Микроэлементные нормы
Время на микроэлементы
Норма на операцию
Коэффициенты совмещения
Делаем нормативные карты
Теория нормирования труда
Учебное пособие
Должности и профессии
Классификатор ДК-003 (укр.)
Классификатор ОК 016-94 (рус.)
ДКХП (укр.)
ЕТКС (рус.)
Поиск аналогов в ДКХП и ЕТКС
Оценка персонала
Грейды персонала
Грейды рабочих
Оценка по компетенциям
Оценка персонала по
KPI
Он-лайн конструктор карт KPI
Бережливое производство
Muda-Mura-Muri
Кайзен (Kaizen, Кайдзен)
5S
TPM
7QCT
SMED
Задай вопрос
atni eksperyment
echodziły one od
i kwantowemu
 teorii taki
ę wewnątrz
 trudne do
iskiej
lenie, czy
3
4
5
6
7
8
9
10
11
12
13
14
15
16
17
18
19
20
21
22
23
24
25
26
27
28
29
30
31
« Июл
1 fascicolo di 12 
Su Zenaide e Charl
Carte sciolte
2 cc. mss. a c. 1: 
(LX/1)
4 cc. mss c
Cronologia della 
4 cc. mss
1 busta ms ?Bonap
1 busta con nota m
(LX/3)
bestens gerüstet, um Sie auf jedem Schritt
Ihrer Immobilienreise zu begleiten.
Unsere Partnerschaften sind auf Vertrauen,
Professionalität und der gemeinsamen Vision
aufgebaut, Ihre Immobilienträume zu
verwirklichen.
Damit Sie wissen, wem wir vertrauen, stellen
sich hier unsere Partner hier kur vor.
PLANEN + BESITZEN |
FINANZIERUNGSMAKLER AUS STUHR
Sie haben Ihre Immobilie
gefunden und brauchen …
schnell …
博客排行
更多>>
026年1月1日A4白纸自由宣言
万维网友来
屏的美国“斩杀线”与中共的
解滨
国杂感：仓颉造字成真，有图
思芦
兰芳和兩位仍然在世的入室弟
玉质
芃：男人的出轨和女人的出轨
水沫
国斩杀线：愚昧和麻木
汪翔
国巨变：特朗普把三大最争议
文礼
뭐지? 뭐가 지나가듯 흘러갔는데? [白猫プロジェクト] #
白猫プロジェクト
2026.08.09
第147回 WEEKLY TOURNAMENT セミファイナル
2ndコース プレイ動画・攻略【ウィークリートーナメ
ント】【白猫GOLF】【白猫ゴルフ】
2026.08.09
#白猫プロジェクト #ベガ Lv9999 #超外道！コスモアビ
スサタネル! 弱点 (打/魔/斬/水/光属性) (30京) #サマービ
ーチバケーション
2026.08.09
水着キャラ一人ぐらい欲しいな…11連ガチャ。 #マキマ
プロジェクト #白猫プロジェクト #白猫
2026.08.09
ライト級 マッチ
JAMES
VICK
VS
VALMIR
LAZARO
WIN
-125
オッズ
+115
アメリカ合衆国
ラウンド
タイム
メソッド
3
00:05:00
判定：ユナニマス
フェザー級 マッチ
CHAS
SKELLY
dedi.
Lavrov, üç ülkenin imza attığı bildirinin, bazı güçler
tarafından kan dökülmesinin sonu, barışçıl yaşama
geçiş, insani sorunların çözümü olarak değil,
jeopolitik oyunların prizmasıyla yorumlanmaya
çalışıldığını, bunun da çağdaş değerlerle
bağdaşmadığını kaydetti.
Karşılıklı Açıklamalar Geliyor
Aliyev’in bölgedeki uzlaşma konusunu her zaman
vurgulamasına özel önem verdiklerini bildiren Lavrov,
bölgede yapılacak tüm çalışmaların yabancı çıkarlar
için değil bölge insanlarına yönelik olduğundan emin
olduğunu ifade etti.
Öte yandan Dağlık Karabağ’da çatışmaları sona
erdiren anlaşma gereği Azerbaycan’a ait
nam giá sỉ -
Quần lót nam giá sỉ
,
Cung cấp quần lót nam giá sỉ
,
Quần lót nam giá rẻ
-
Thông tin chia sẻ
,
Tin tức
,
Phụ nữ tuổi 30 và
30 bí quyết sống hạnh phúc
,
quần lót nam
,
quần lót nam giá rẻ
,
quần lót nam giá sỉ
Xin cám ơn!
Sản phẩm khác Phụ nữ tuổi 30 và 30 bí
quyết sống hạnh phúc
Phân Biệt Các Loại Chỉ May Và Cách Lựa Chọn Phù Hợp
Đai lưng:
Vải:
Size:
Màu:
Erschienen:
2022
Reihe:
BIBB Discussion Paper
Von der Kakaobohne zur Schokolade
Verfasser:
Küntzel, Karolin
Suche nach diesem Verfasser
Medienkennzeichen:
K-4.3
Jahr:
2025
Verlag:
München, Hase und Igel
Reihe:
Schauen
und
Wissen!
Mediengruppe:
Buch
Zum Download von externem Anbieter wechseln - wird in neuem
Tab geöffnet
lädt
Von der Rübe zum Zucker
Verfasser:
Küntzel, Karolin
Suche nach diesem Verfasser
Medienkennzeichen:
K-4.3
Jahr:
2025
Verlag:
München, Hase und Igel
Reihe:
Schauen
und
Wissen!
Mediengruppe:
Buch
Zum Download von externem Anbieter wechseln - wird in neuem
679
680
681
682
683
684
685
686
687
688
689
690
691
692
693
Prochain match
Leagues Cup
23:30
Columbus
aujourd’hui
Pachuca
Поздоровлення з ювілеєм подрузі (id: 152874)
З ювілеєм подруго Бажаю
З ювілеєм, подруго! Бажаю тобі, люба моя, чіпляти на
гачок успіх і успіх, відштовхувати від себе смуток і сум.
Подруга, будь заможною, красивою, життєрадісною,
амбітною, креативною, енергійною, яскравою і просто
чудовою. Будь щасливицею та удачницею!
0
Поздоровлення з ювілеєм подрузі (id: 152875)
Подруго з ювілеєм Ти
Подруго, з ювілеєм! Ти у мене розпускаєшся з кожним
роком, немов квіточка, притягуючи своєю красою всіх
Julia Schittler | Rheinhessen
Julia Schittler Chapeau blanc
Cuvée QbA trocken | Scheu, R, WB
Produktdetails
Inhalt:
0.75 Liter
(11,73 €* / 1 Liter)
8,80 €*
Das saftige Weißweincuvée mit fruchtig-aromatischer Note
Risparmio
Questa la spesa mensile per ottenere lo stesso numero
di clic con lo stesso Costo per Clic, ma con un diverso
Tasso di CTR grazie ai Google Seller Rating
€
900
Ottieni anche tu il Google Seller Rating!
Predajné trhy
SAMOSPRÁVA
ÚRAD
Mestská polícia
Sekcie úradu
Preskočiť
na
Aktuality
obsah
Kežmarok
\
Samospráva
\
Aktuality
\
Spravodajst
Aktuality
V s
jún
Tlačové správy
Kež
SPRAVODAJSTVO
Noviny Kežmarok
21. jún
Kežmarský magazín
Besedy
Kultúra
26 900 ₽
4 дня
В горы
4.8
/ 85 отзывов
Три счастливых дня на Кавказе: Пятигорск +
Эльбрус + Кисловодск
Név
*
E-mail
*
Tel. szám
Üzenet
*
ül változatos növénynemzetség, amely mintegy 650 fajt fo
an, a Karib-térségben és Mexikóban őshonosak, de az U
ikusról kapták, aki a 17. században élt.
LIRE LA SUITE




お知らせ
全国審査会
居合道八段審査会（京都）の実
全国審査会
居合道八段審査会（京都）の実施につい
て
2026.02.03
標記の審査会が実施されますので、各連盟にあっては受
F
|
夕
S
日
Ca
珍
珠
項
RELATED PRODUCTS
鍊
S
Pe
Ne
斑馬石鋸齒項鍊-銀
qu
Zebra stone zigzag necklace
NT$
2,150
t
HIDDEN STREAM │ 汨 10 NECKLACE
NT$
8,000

■ ■ ■ ■ ■

Exercise instructions -
Please copy every line of the entries above, changing nothing.

Solved exercise -
Микроэлементные нормы
Время на микроэлементы
Норма на операцию
Коэффициенты совмещения
Делаем нормативные карты
Теория нормирования труда
Учебное пособие
Должности и профессии
Классификатор ДК-003 (укр.)
Классификатор ОК 016-94 (рус.)
ДКХП (укр.)
ЕТКС (рус.)
Поиск аналогов в ДКХП и ЕТКС
Оценка персонала
Грейды персонала
Грейды рабочих
Оценка по компетенциям
Оценка персонала по
KPI
Он-лайн конструктор карт KPI
Бережливое производство
Muda-Mura-Muri
Кайзен (Kaizen, Кайдзен)
5S
TPM
7QCT
SMED
Задай вопрос
atni eksperyment
echodziły one od
i kwantowemu
 teorii taki
ę wewnątrz
 trudne do
iskiej
lenie, czy
3
4
5
6
7
8
9
10
11
12
13
14
15
16
17
18
19
20
21
22
23
24
25
26
27
28
29
30
31
« Июл
1 fascicolo di 12 
Su Zenaide e Charl
Carte sciolte
2 cc. mss. a c. 1: 
(LX/1)
4 cc. mss c
Cronologia della 
4 cc. mss
1 busta ms ?Bonap
1 busta con nota m
(LX/3)
bestens gerüstet, um Sie auf jedem Schritt
Ihrer Immobilienreise zu begleiten.
Unsere Partnerschaften sind auf Vertrauen,
Professionalität und der gemeinsamen Vision
aufgebaut, Ihre Immobilienträume zu
verwirklichen.
Damit Sie wissen, wem wir vertrauen, stellen
sich hier unsere Partner hier kur vor.
PLANEN + BESITZEN |
FINANZIERUNGSMAKLER AUS STUHR
Sie haben Ihre Immobilie
gefunden und brauchen …
schnell …
博客排行
更多>>
026年1月1日A4白纸自由宣言
万维网友来
屏的美国“斩杀线”与中共的
解滨
国杂感：仓颉造字成真，有图
思芦
兰芳和兩位仍然在世的入室弟
玉质
芃：男人的出轨和女人的出轨
水沫
国斩杀线：愚昧和麻木
汪翔
国巨变：特朗普把三大最争议
文礼
뭐지? 뭐가 지나가듯 흘러갔는데? [白猫プロジェクト] #
白猫プロジェクト
2026.08.09
第147回 WEEKLY TOURNAMENT セミファイナル
2ndコース プレイ動画・攻略【ウィークリートーナメ
ント】【白猫GOLF】【白猫ゴルフ】
2026.08.09
#白猫プロジェクト #ベガ Lv9999 #超外道！コスモアビ
スサタネル! 弱点 (打/魔/斬/水/光属性) (30京) #サマービ
ーチバケーション
2026.08.09
水着キャラ一人ぐらい欲しいな…11連ガチャ。 #マキマ
プロジェクト #白猫プロジェクト #白猫
2026.08.09
ライト級 マッチ
JAMES
VICK
VS
VALMIR
LAZARO
WIN
-125
オッズ
+115
アメリカ合衆国
ラウンド
タイム
メソッド
3
00:05:00
判定：ユナニマス
フェザー級 マッチ
CHAS
SKELLY
dedi.
Lavrov, üç ülkenin imza attığı bildirinin, bazı güçler
tarafından kan dökülmesinin sonu, barışçıl yaşama
geçiş, insani sorunların çözümü olarak değil,
jeopolitik oyunların prizmasıyla yorumlanmaya
çalışıldığını, bunun da çağdaş değerlerle
bağdaşmadığını kaydetti.
Karşılıklı Açıklamalar Geliyor
Aliyev’in bölgedeki uzlaşma konusunu her zaman
vurgulamasına özel önem verdiklerini bildiren Lavrov,
bölgede yapılacak tüm çalışmaların yabancı çıkarlar
için değil bölge insanlarına yönelik olduğundan emin
olduğunu ifade etti.
Öte yandan Dağlık Karabağ’da çatışmaları sona
erdiren anlaşma gereği Azerbaycan’a ait
nam giá sỉ -
Quần lót nam giá sỉ
,
Cung cấp quần lót nam giá sỉ
,
Quần lót nam giá rẻ
-
Thông tin chia sẻ
,
Tin tức
,
Phụ nữ tuổi 30 và
30 bí quyết sống hạnh phúc
,
quần lót nam
,
quần lót nam giá rẻ
,
quần lót nam giá sỉ
Xin cám ơn!
Sản phẩm khác Phụ nữ tuổi 30 và 30 bí
quyết sống hạnh phúc
Phân Biệt Các Loại Chỉ May Và Cách Lựa Chọn Phù Hợp
Đai lưng:
Vải:
Size:
Màu:
Erschienen:
2022
Reihe:
BIBB Discussion Paper
Von der Kakaobohne zur Schokolade
Verfasser:
Küntzel, Karolin
Suche nach diesem Verfasser
Medienkennzeichen:
K-4.3
Jahr:
2025
Verlag:
München, Hase und Igel
Reihe:
Schauen
und
Wissen!
Mediengruppe:
Buch
Zum Download von externem Anbieter wechseln - wird in neuem
Tab geöffnet
lädt
Von der Rübe zum Zucker
Verfasser:
Küntzel, Karolin
Suche nach diesem Verfasser
Medienkennzeichen:
K-4.3
Jahr:
2025
Verlag:
München, Hase und Igel
Reihe:
Schauen
und
Wissen!
Mediengruppe:
Buch
Zum Download von externem Anbieter wechseln - wird in neuem
679
680
681
682
683
684
685
686
687
688
689
690
691
692
693
Prochain match
Leagues Cup
23:30
Columbus
aujourd’hui
Pachuca
Поздоровлення з ювілеєм подрузі (id: 152874)
З ювілеєм подруго Бажаю
З ювілеєм, подруго! Бажаю тобі, люба моя, чіпляти на
гачок успіх і успіх, відштовхувати від себе смуток і сум.
Подруга, будь заможною, красивою, життєрадісною,
амбітною, креативною, енергійною, яскравою і просто
чудовою. Будь щасливицею та удачницею!
0
Поздоровлення з ювілеєм подрузі (id: 152875)
Подруго з ювілеєм Ти
Подруго, з ювілеєм! Ти у мене розпускаєшся з кожним
роком, немов квіточка, притягуючи своєю красою всіх
Julia Schittler | Rheinhessen
Julia Schittler Chapeau blanc
Cuvée QbA trocken | Scheu, R, WB
Produktdetails
Inhalt:
0.75 Liter
(11,73 €* / 1 Liter)
8,80 €*
Das saftige Weißweincuvée mit fruchtig-aromatischer Note
Risparmio
Questa la spesa mensile per ottenere lo stesso numero
di clic con lo stesso Costo per Clic, ma con un diverso
Tasso di CTR grazie ai Google Seller Rating
€
900
Ottieni anche tu il Google Seller Rating!
Predajné trhy
SAMOSPRÁVA
ÚRAD
Mestská polícia
Sekcie úradu
Preskočiť
na
Aktuality
obsah
Kežmarok
\
Samospráva
\
Aktuality
\
Spravodajst
Aktuality
V s
jún
Tlačové správy
Kež
SPRAVODAJSTVO
Noviny Kežmarok
21. jún
Kežmarský magazín
Besedy
Kultúra
26 900 ₽
4 дня
В горы
4.8
/ 85 отзывов
Три счастливых дня на Кавказе: Пятигорск +
Эльбрус + Кисловодск
Név
*
E-mail
*
Tel. szám
Üzenet
*
ül változatos növénynemzetség, amely mintegy 650 fajt fo
an, a Karib-térségben és Mexikóban őshonosak, de az U
ikusról kapták, aki a 17. században élt.
LIRE LA SUITE




お知らせ
全国審査会
居合道八段審査会（京都）の実
全国審査会
居合道八段審査会（京都）の実施につい
て
2026.02.03
標記の審査会が実施されますので、各連盟にあっては受
F
|
夕
S
日
Ca
珍
珠
項
RELATED PRODUCTS
鍊
S
Pe
Ne
斑馬石鋸齒項鍊-銀
qu
Zebra stone zigzag necklace
NT$
2,150
t
HIDDEN STREAM │ 汨 10 NECKLACE
NT$
8,000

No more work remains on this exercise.